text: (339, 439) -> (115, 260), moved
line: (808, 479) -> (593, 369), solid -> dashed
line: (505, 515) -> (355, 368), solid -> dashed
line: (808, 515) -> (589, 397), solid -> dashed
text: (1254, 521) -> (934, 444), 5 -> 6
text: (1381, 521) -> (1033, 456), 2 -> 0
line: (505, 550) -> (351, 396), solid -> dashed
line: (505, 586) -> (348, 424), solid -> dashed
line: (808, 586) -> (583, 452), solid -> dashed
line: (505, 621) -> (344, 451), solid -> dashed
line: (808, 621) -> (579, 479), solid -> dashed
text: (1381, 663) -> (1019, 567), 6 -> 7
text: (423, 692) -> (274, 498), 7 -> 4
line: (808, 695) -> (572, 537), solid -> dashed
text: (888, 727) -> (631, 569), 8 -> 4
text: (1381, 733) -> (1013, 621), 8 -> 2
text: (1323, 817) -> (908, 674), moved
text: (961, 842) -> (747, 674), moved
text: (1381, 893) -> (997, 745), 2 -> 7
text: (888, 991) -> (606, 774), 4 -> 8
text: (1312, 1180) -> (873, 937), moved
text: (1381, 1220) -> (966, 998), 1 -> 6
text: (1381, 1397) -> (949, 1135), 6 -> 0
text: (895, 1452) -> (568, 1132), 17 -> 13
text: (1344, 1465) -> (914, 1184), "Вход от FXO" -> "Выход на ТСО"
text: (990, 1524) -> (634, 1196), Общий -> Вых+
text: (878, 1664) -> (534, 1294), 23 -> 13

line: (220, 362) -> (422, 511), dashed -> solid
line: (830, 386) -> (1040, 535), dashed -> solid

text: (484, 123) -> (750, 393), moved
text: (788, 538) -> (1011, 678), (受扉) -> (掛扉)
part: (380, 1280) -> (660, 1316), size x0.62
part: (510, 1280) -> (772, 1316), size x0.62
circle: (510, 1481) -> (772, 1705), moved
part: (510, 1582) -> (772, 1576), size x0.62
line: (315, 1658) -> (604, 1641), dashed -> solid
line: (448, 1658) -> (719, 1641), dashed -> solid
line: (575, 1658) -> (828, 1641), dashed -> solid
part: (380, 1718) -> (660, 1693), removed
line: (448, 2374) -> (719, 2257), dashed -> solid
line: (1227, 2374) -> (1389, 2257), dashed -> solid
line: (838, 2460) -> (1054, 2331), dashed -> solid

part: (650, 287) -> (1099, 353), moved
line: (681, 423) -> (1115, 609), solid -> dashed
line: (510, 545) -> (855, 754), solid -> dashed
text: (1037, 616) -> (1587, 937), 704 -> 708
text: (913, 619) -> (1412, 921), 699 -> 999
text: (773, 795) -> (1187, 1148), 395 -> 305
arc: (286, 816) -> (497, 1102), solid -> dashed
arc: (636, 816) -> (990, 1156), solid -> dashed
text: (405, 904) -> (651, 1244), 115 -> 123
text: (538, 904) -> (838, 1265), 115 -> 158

#### Action item:
Reproduce the material exactly, from the first line to the last.

#### Answer for this exercise:
text: (339, 439) -> (115, 260), moved
line: (808, 479) -> (593, 369), solid -> dashed
line: (505, 515) -> (355, 368), solid -> dashed
line: (808, 515) -> (589, 397), solid -> dashed
text: (1254, 521) -> (934, 444), 5 -> 6
text: (1381, 521) -> (1033, 456), 2 -> 0
line: (505, 550) -> (351, 396), solid -> dashed
line: (505, 586) -> (348, 424), solid -> dashed
line: (808, 586) -> (583, 452), solid -> dashed
line: (505, 621) -> (344, 451), solid -> dashed
line: (808, 621) -> (579, 479), solid -> dashed
text: (1381, 663) -> (1019, 567), 6 -> 7
text: (423, 692) -> (274, 498), 7 -> 4
line: (808, 695) -> (572, 537), solid -> dashed
text: (888, 727) -> (631, 569), 8 -> 4
text: (1381, 733) -> (1013, 621), 8 -> 2
text: (1323, 817) -> (908, 674), moved
text: (961, 842) -> (747, 674), moved
text: (1381, 893) -> (997, 745), 2 -> 7
text: (888, 991) -> (606, 774), 4 -> 8
text: (1312, 1180) -> (873, 937), moved
text: (1381, 1220) -> (966, 998), 1 -> 6
text: (1381, 1397) -> (949, 1135), 6 -> 0
text: (895, 1452) -> (568, 1132), 17 -> 13
text: (1344, 1465) -> (914, 1184), "Вход от FXO" -> "Выход на ТСО"
text: (990, 1524) -> (634, 1196), Общий -> Вых+
text: (878, 1664) -> (534, 1294), 23 -> 13

line: (220, 362) -> (422, 511), dashed -> solid
line: (830, 386) -> (1040, 535), dashed -> solid

text: (484, 123) -> (750, 393), moved
text: (788, 538) -> (1011, 678), (受扉) -> (掛扉)
part: (380, 1280) -> (660, 1316), size x0.62
part: (510, 1280) -> (772, 1316), size x0.62
circle: (510, 1481) -> (772, 1705), moved
part: (510, 1582) -> (772, 1576), size x0.62
line: (315, 1658) -> (604, 1641), dashed -> solid
line: (448, 1658) -> (719, 1641), dashed -> solid
line: (575, 1658) -> (828, 1641), dashed -> solid
part: (380, 1718) -> (660, 1693), removed
line: (448, 2374) -> (719, 2257), dashed -> solid
line: (1227, 2374) -> (1389, 2257), dashed -> solid
line: (838, 2460) -> (1054, 2331), dashed -> solid

part: (650, 287) -> (1099, 353), moved
line: (681, 423) -> (1115, 609), solid -> dashed
line: (510, 545) -> (855, 754), solid -> dashed
text: (1037, 616) -> (1587, 937), 704 -> 708
text: (913, 619) -> (1412, 921), 699 -> 999
text: (773, 795) -> (1187, 1148), 395 -> 305
arc: (286, 816) -> (497, 1102), solid -> dashed
arc: (636, 816) -> (990, 1156), solid -> dashed
text: (405, 904) -> (651, 1244), 115 -> 123
text: (538, 904) -> (838, 1265), 115 -> 158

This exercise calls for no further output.